§ PASSAGE SHOWN
Although the polling-rich election season ended months ago, there remains plenty of debate surrounding public opinion polling. Nowadays social media and cable news chatter centers around around Donald Trump’s approval ratings. The data, which has come in the form of 971 different opinion polls as of February 27th, has been interpreted very differently by separate sects of the public–including by the president himself:
The same people who did the phony election polls, and were so wrong, are now doing approval rating polls. They are rigged just like before.— Donald J. Trump (@realDonaldTrump) January 17, 2017
It’s unlikely that data (of any kind) could sway Trump. But the wide-ranging reaction by the public is more understandable as these polls are telling somewhat different stories. Of the 95 approval rating polls that have been conducted, the average net rating is -3.4 points (net rating = Approve % - Disapprove %, where negative values indicate more people disapprove of Trump than approve of him). But this net approval rating has ranged from as low as -18 points to +18 points.
Given how a poll can differ by several factors such as the medium through which it’s conducted and the portion of the public it surveys, this variability should not come as a total surprise. What’s important to do in this case is to measure what qualities of polls lead to a more favorable or unfavorable result for Trump in his approval rating. In this way, interpreting the influx of polls out in the public domain becomes easier.

§ DATA SHOWN
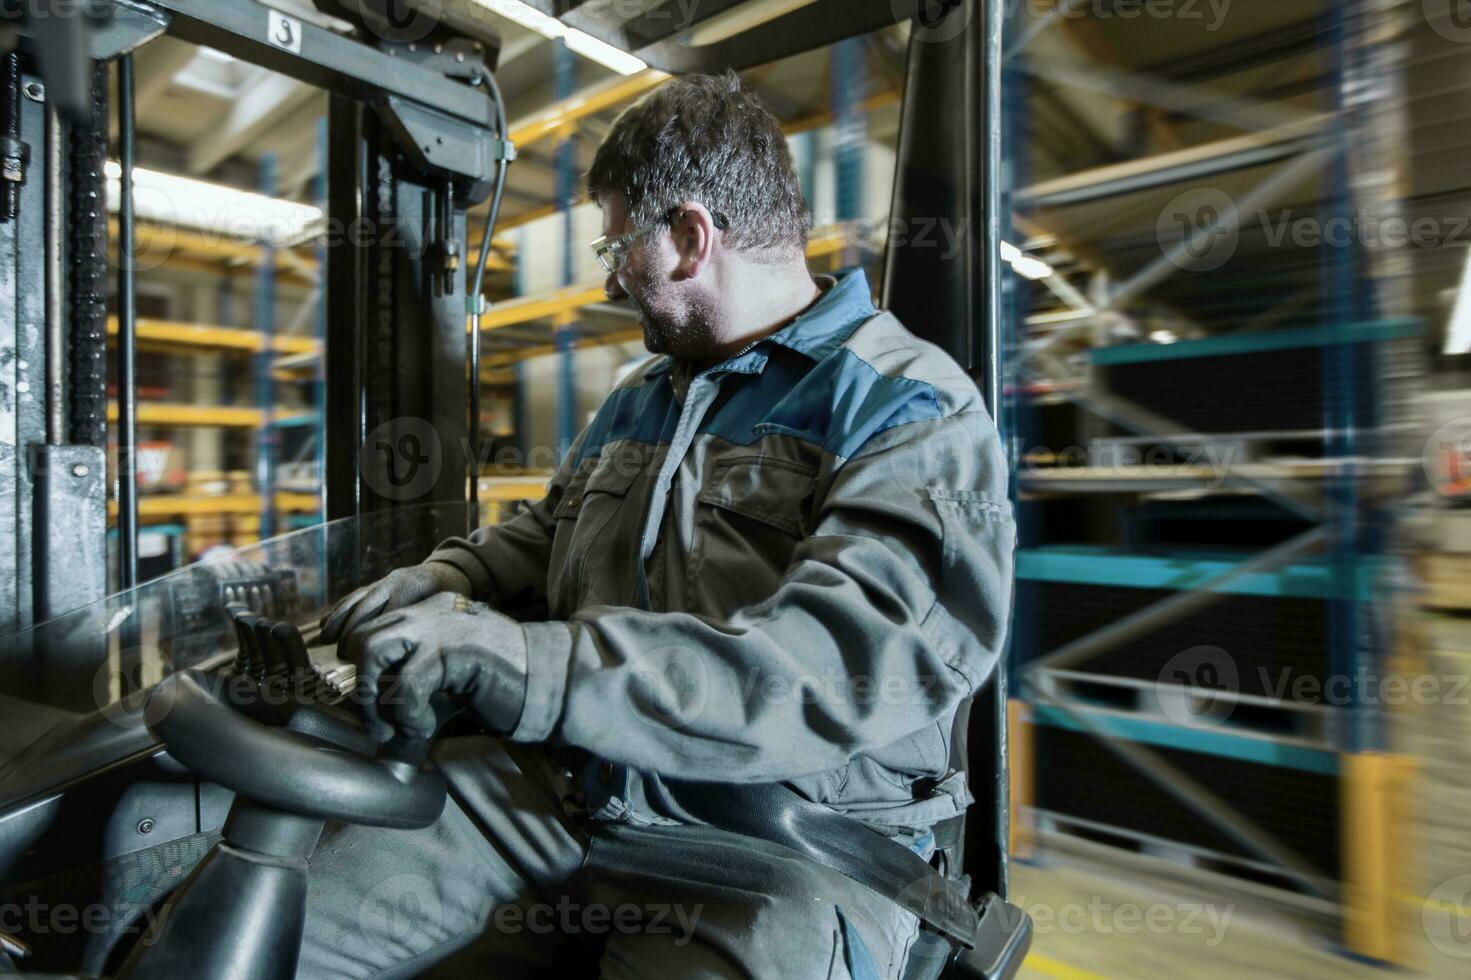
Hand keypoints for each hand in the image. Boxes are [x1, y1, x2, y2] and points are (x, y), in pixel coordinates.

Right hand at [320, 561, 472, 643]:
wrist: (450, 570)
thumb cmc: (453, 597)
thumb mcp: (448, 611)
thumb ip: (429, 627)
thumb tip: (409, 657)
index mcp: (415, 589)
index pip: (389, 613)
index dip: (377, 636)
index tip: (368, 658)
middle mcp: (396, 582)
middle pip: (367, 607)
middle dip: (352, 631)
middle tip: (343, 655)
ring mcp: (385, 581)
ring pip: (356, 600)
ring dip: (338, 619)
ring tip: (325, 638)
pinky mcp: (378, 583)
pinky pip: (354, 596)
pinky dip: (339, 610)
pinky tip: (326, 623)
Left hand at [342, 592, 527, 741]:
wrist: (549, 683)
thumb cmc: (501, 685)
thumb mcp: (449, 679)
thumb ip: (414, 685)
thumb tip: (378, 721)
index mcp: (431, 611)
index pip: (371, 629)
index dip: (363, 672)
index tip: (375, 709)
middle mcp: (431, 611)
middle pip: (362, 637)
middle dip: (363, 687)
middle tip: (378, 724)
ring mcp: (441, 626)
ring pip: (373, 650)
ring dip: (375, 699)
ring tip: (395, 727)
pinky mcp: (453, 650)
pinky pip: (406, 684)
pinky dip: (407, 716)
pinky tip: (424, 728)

...

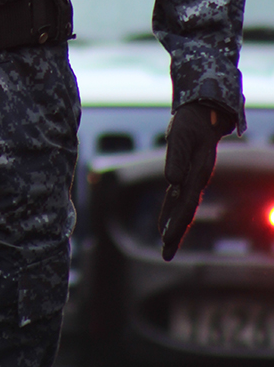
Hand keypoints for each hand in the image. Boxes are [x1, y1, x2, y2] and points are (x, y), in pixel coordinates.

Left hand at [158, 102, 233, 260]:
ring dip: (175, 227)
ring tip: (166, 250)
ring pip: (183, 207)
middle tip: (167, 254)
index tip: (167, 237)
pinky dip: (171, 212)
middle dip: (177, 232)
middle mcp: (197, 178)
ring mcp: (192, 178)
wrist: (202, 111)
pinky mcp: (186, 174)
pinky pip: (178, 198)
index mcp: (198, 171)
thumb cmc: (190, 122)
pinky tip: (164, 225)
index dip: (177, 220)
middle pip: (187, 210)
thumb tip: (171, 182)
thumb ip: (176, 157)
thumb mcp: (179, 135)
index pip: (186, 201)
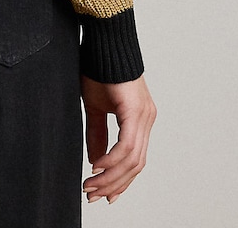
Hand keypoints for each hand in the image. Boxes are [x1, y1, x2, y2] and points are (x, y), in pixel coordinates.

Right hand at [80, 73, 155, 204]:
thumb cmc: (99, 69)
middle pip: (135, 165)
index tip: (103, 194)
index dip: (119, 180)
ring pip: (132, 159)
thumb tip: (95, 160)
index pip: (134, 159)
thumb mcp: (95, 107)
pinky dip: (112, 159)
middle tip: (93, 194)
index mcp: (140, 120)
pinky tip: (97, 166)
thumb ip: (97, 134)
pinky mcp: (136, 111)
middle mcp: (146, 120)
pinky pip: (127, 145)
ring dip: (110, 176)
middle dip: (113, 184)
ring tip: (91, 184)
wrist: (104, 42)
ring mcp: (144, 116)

§ WHAT TO WORK ON
#1 Sum up the passage on Trump's approval polls in two sentences.
#2 Please pick up the passage on Trump's approval polls from its last sentence and continue it.

§ PER-TASK ANSWERS
#1 Months after the election season, debate over public opinion polling continues, now centered on Donald Trump's approval ratings, which separate parts of the public, including the president himself, interpret very differently. Because the polls tell somewhat different stories and can differ in factors such as the medium used and the portion of the public surveyed, the text says it is important to measure which poll qualities lead to a more favorable or unfavorable result for Trump.

#2
Trying to measure the effects of different factors all at one makes this situation ripe for multivariate regression analysis. Natalie Jackson of HuffPost Pollster took a key first step on this front, finding that the effects of the Rasmussen poll, polls with registered voters, and polls conducted online had positive significant effects in a regression predicting Trump net approval. Below, we expand on this by first running a more recent regression and doing so for both net approval rating and approval percentage, and then calculating house effects for each pollster.
1. What Affects Trump’s Approval Rating?
In order to isolate the effects of different factors, we first have to determine which factors of a poll to look at. In the table below (scroll to the bottom), we ran models that predicted net approval rating (% approving of Trump in a poll minus % disapproving of Trump), appearing in columns 1-3, and approval percentage (% approving of Trump in a poll), appearing in column 4-6. The data came from the HuffPost Pollster website. We used a few different independent variables for both sets of models:
- Survey population (i.e. polling universe): We looked at polls surveying either all adults in the United States, only registered voters, and or "likely voters" (modeled on their likelihood to vote in the next election). The "Adult Population" effect serves as the baseline for the estimate for this variable, with the table below showing the effects of a "Registered Voter Population" and "Likely Voter Population" relative to the "Adult Population" effect.
- Survey mode: This variable takes into account how a survey is conducted: through a live phone interview, a self-administered online questionnaire, or a mix of interactive voice response and online surveys (IVR/Online). We limit our scope to these three survey modes. Like with the previous variable, we have a baseline--"Live Phone" polls--with effects for "IVR/Online" and "Online" polls measured relative to this baseline appearing in the regression table.
- Days since the inauguration: Calculated as the days between a poll's end field date and January 20th, 2017.
- Poll field time: Calculated as the difference in days between the start and end date of a poll's period in the field.
- No opinion percentage: Calculated by subtracting the percent approving and disapproving of Trump from 100, leaving us with people who weren't sure or had no opinion about Trump in a poll.
- Pollster: which survey house conducted the poll?.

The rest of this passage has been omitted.